The pianist enters like a moose on “Essay in Ragtime.” Had Brun encountered any tuned pianos in his Midwestern travels, his left hand would have undone them. The force is so startling that you may not notice the modest embellishments or blues strain inserted at the trio. Campbell likes to combine two formats—the traditional 16-bar (or 8 + 8) ragtime strain and the 12-bar blues—and sometimes he doesn’t seem to know which way he’s headed until he gets there. Whenever he opts for the blues, it’s either a variation on “Frankie and Johnny” or “Frankie and Johnny.” For the rag of that name, he begins with blues choruses, switches to a 16-bar B strain, and then alternates the two, rushing the blues sections. “Lulu White” reverses the process, beginning with a 16-bar strain, played twice, followed by an F&J variation, then alternating them. On the second take of “Frankie and Johnny,” he gets lost in the third chorus, as the left hand goes one way and the right another until he settles on the blues; he cuts the last chorus short by about seven beats.
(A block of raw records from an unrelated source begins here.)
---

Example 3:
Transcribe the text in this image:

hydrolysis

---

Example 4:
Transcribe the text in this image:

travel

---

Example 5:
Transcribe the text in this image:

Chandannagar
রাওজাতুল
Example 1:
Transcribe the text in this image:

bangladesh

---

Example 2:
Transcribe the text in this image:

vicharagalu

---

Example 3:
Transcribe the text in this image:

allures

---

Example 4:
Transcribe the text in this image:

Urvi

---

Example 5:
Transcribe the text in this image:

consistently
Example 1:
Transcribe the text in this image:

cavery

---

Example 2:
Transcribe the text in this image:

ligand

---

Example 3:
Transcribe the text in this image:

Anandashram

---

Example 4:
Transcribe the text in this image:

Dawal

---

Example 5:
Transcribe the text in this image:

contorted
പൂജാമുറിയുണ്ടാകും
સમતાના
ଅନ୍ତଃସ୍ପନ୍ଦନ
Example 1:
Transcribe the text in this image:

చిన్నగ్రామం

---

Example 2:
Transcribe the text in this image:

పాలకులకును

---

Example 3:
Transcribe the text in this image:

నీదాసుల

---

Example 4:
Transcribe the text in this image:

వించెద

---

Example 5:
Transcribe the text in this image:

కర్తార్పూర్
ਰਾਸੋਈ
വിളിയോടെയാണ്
That may sound like a mistake, but with Campbell you can’t be sure. On “Campbell Cakewalk,” which he seems to be making up on the spot, he begins with a 28-bar strain: 8 + 12—though the 12 is not a blues— + 8. The B strain (touch of “Who’s Sorry Now?”) is 16 and so is the C (touch of “Twelfth Street Rag”). About seven bars into the D strain, he suddenly turns the rhythm around, gaining two beats (or losing six) in the process and continuing with the new rhythm for another seven, thereby ending up with a strain of 14 and a half bars. If you think that, too, must be a mistake, consider “Barber Shop Rag,” which hints at “Twelfth Street Rag” and “Muskrat Ramble” before arriving at a C strain that loses two beats in the 10th bar, ending up with an episode of 15 and a half bars. It also sounds like a mistake, except there are two takes and it comes out that way every time.
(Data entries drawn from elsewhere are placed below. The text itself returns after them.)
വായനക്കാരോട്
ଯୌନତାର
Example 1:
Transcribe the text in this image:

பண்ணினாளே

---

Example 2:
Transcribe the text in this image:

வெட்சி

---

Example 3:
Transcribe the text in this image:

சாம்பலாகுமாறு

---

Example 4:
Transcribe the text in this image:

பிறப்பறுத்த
Sometimes, as on “Ginger Snap Rag,” he winds himself up into a state of near euphoria, but more often he gives sway to a blustery contrariness, as in three distinct takes of “Twelfth Street Rag,” the first ending with a phrasing of the melody that unmistakably presages the theme from The Third Man, the second accentuating the counterpoint between melody and bassline, and the third additionally embellishing accents. For sheer asymmetrical pulsing jollity, nothing beats “Rendezvous,” which begins with a five-bar intro, followed by blues choruses and a 16-bar strain that in its second and final incarnation winds up 17 and a half bars, as though he were about to extend the last eight into a blues but thought better of it.
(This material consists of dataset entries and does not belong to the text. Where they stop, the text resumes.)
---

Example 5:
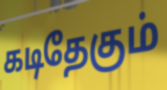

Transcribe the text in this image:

கடிதேகும்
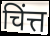
चिंत्त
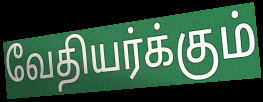
வேதியர்க்கும்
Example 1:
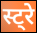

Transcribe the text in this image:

स्ट्रे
On the B strain of “Rendezvous,” Campbell flashes a treble gliss, recalling a segment from “Lily Rag,” the best-known rag by Charles Thompson, who Campbell says on his album was “the best of all of ’em.” Recordings culled from two parties Thompson played shortly before his death in 1964 were released last year as Neglected Professor, one of Delmark’s first Euphonic releases. If Campbell’s life was transformed by Joplin, Thompson’s was turned upside down by James P. Johnson, the Broadway composer and piano god whom he had met between 1912 and 1917, when Johnson was first getting started. The encounter encouraged Thompson to expand the ragtime idiom to include a wider range of rhythmic attacks, including boogie-woogie and stride. He recorded little and few people heard him outside of St. Louis, where he operated a club. Thompson lacked Johnson’s inventiveness, virtuosity, and spirit, but he had enough technique to evolve his own intimidatingly flashy style. Except for a couple of ponderous standards (“How Deep Is the Ocean,” “Tennessee Waltz”), the Delmark disc is an impressive showcase for a pianist who replaces Campbell’s brute force with razzle-dazzle syncopations and flourishes—he employs Johnson’s Charleston beat on “Dicty’s on 7th Avenue.” Thompson, who became legendary for besting Tom Turpin in a much celebrated contest, could play and write rings around Campbell (“Lily Rag” is a peach). But he was also more conventional and there are passages when his technique can’t hide the windup aspect of a mechanical music. Through Thompson’s polish and Campbell’s primitivism, however, we can experience part of the foundation from which jazz and swing arose, and credit the rowdy world of card sharps and wild women who paid the bills.